→ **Try it**
Every entry must be echoed exactly.

→ **Task data**
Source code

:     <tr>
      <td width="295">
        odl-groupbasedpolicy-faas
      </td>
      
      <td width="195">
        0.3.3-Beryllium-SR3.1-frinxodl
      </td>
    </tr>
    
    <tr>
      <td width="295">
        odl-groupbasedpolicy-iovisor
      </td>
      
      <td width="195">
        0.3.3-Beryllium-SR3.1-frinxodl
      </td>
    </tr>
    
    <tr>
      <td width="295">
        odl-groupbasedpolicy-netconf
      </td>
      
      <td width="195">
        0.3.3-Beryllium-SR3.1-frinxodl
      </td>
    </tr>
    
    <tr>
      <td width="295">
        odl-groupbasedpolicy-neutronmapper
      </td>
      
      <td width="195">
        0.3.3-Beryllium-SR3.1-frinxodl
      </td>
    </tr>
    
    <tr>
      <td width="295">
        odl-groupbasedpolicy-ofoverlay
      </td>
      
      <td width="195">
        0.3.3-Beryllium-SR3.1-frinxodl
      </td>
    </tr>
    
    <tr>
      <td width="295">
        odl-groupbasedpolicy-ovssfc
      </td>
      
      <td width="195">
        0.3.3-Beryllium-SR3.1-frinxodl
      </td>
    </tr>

→ **Written solution**
Source code

:     <tr>
      <td width="295">
        odl-groupbasedpolicy-faas
      </td>
      
      <td width="195">
        0.3.3-Beryllium-SR3.1-frinxodl
      </td>
    </tr>
    
    <tr>
      <td width="295">
        odl-groupbasedpolicy-iovisor
      </td>
      
      <td width="195">
        0.3.3-Beryllium-SR3.1-frinxodl
      </td>
    </tr>
    
    <tr>
      <td width="295">
        odl-groupbasedpolicy-netconf
      </td>
      
      <td width="195">
        0.3.3-Beryllium-SR3.1-frinxodl
      </td>
    </tr>
    
    <tr>
      <td width="295">
        odl-groupbasedpolicy-neutronmapper
      </td>
      
      <td width="195">
        0.3.3-Beryllium-SR3.1-frinxodl
      </td>
    </tr>
    
    <tr>
      <td width="295">
        odl-groupbasedpolicy-ofoverlay
      </td>
      
      <td width="195">
        0.3.3-Beryllium-SR3.1-frinxodl
      </td>
    </tr>
    
    <tr>
      <td width="295">
        odl-groupbasedpolicy-ovssfc
      </td>
      
      <td width="195">
        0.3.3-Beryllium-SR3.1-frinxodl
      </td>
    </tr>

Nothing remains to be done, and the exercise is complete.